Exploring biological space

Sophie Petit-Zeman

Box 1 | Exploring chemical space.

'Chemical space', the set of all possible molecular structures, is a familiar phrase to chemists but one that is difficult to accurately explain to many other scientists. Scientists are familiar with the three dimensions that a protein fills and the fourth dimension of time, but chemical space is much more complex in that it is multidimensional. The chemical space that a molecule fills depends on which set of 'dimensions', or 'descriptors', one chooses to define the molecule, such as surface area, charge and number of hydrogen bond donors or acceptors.

Estimates for how many molecular structures can be made that have characteristics of drug-like compounds vary widely - between 10¹⁸ and 10²⁰⁰ - depending on the type of descriptors chosen for the calculation. But in one of the more highly cited estimates, Regine Bohacek considers creating a linear compound from scratch, choosing a carbon, oxygen or sulphur atom to form the backbone to the molecule of 30 members. Adding any stable chemical group onto the free bonds, and considering aspects that would produce greater chemical diversity, such as branching, recyclization and stereochemistry, gives an estimate in excess of 10⁶⁰ possible molecules.

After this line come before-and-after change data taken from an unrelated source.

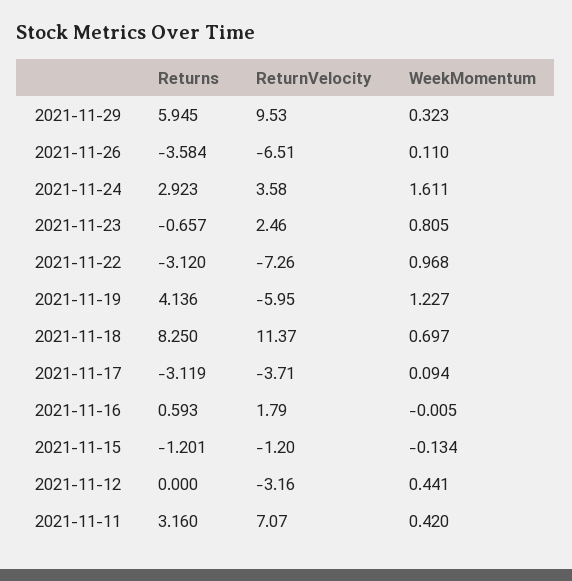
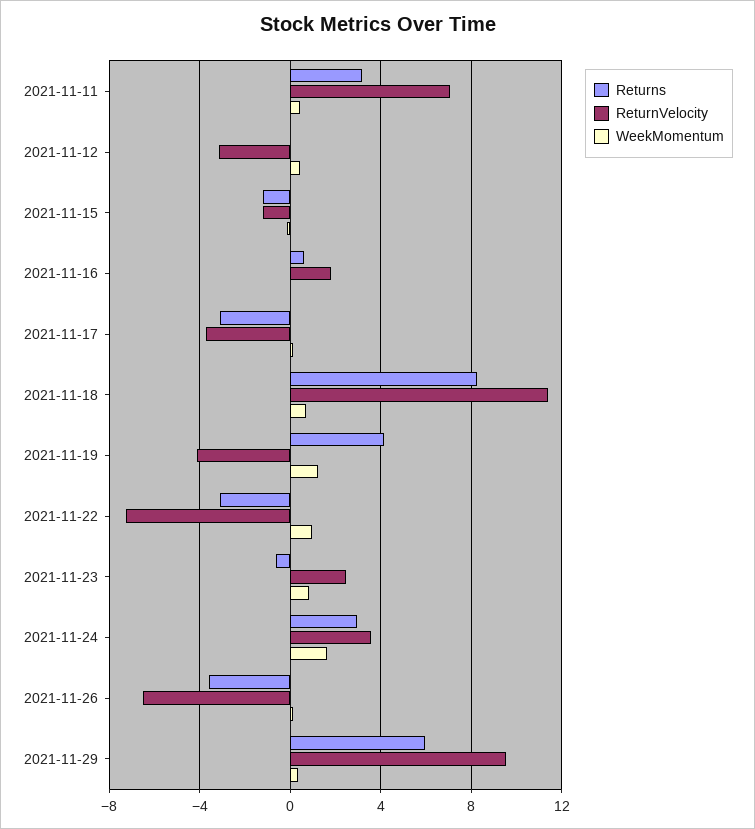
  {
    "Returns": {
      "2021-11-29": 5.945,
      "2021-11-26": -3.584,
      "2021-11-24": 2.923,
      "2021-11-23": -0.657,
      "2021-11-22": -3.12,
      "2021-11-19": 4.136,
      "2021-11-18": 8.25,
      "2021-11-17": -3.119,
      "2021-11-16": 0.593,
      "2021-11-15": -1.201,
      "2021-11-12": 0,
      "2021-11-11": 3.16
    },
    "ReturnVelocity": {
      "2021-11-29": 9.53,
      "2021-11-26": -6.51,
      "2021-11-24": 3.58,
      "2021-11-23": 2.46,
      "2021-11-22": -7.26,
-     "2021-11-19": -5.95,
+     "2021-11-19": -4,
      "2021-11-18": 11.37,
      "2021-11-17": -3.71,
      "2021-11-16": 1.79,
      "2021-11-15": -1.2,
      "2021-11-12": -3.16,
      "2021-11-11": 7.07
    },
    "WeekMomentum": {
      "2021-11-29": 0.323,
      "2021-11-26": 0.11,
      "2021-11-24": 1.611,
      "2021-11-23": 0.805,
      "2021-11-22": 0.968,
      "2021-11-19": 1.227,
      "2021-11-18": 0.697,
      "2021-11-17": 0.094,
      "2021-11-16": -0.005,
      "2021-11-15": -0.134,
      "2021-11-12": 0.441,
      "2021-11-11": 0.42
    }
  }

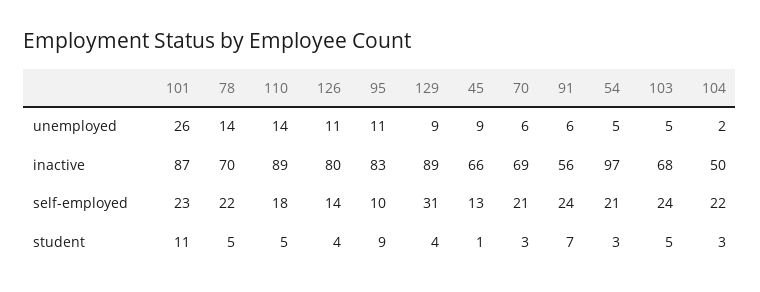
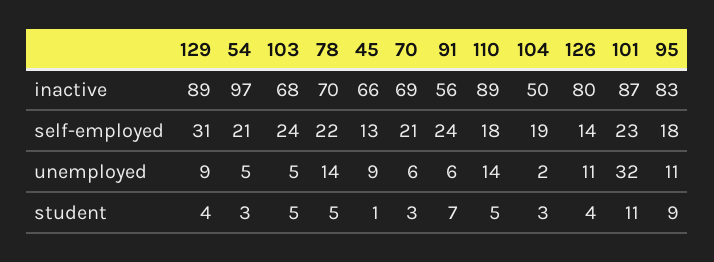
  {
    "101": {
-     "unemployed": 26,
+     "unemployed": 32,
      "inactive": 87,
      "self-employed": 23,
      "student": 11
    },
    "78": {
      "unemployed": 14,
      "inactive": 70,
      "self-employed": 22,
      "student": 5
    },
    "110": {
      "unemployed": 14,
      "inactive": 89,
      "self-employed": 18,
      "student": 5
    },
    "126": {
      "unemployed": 11,
      "inactive": 80,
      "self-employed": 14,
      "student": 4
    },
    "95": {
      "unemployed": 11,
      "inactive": 83,
-     "self-employed": 10,
+     "self-employed": 18,
      "student": 9
    },
    "129": {
      "unemployed": 9,
      "inactive": 89,
      "self-employed": 31,
      "student": 4
    },
    "45": {
      "unemployed": 9,
      "inactive": 66,
      "self-employed": 13,
      "student": 1
    },
    "70": {
      "unemployed": 6,
      "inactive": 69,
      "self-employed": 21,
      "student": 3
    },
    "91": {
      "unemployed": 6,
      "inactive": 56,
      "self-employed": 24,
      "student": 7
    },
    "54": {
      "unemployed": 5,
      "inactive": 97,
      "self-employed": 21,
      "student": 3
    },
    "103": {
      "unemployed": 5,
      "inactive": 68,
      "self-employed": 24,
      "student": 5
    },
    "104": {
      "unemployed": 2,
      "inactive": 50,
-     "self-employed": 22,
+     "self-employed": 19,
      "student": 3
    }
  }

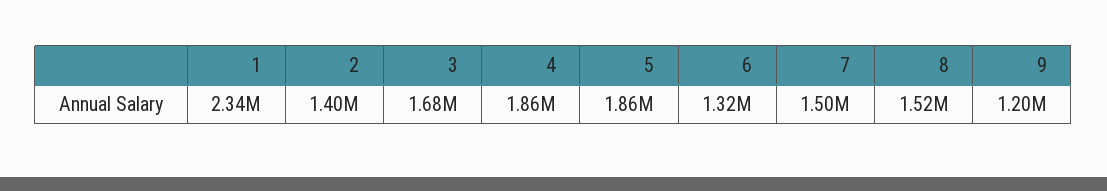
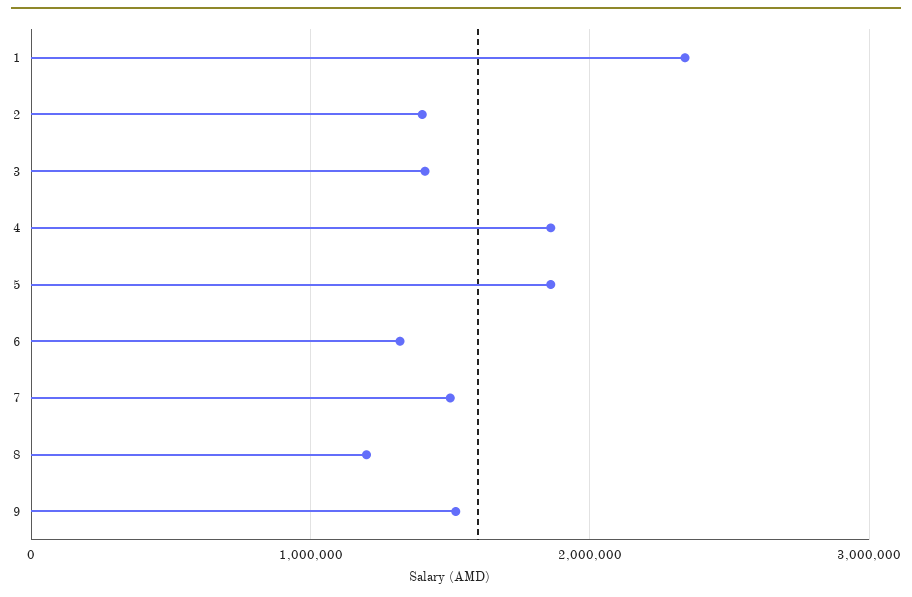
  {
    "1": 2340000,
    "2": 1400000,
-   "3": 1680000,
+   "3": 1400000,
    "4": 1860000,
    "5": 1860000,
    "6": 1320000,
    "7": 1500000,
-   "8": 1520000,
+   "8": 1200000,
-   "9": 1200000
+   "9": 1500000
  }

For drug discovery companies, this is a tremendously enticing figure, as the number of molecules that has been synthesized up until now is a mere drop in the ocean compared with the total number of possibilities - for example, the Beilstein database, which covers organic chemistry from 1779 to the present, contains 10⁷ molecules. However, only a small proportion of these ~10⁶⁰ molecules will be therapeutically useful - most will be biologically inert or have a poor pharmacokinetic profile, usually defined by an ADME-Tox profile (the absorption, distribution, metabolism, excretion and toxicity of a compound).

If the intended target is well characterized (such as G-protein-coupled receptors (GPCRs) or kinases), potential compounds can be compared with compounds that have been developed successfully into drugs, or those with known activity against those targets. Such a comparison is shown in the figure below. Chemical structures from different target spaces appear to occupy certain areas. Biological space occupies discrete 'pockets' within chemical space, each pocket having statistically definable physico-chemical property limits. But importantly, in terms of drug design and development, not all biological space is coherent with ADME-Tox space. Figure kindly provided by Andrew Hopkins, Pfizer.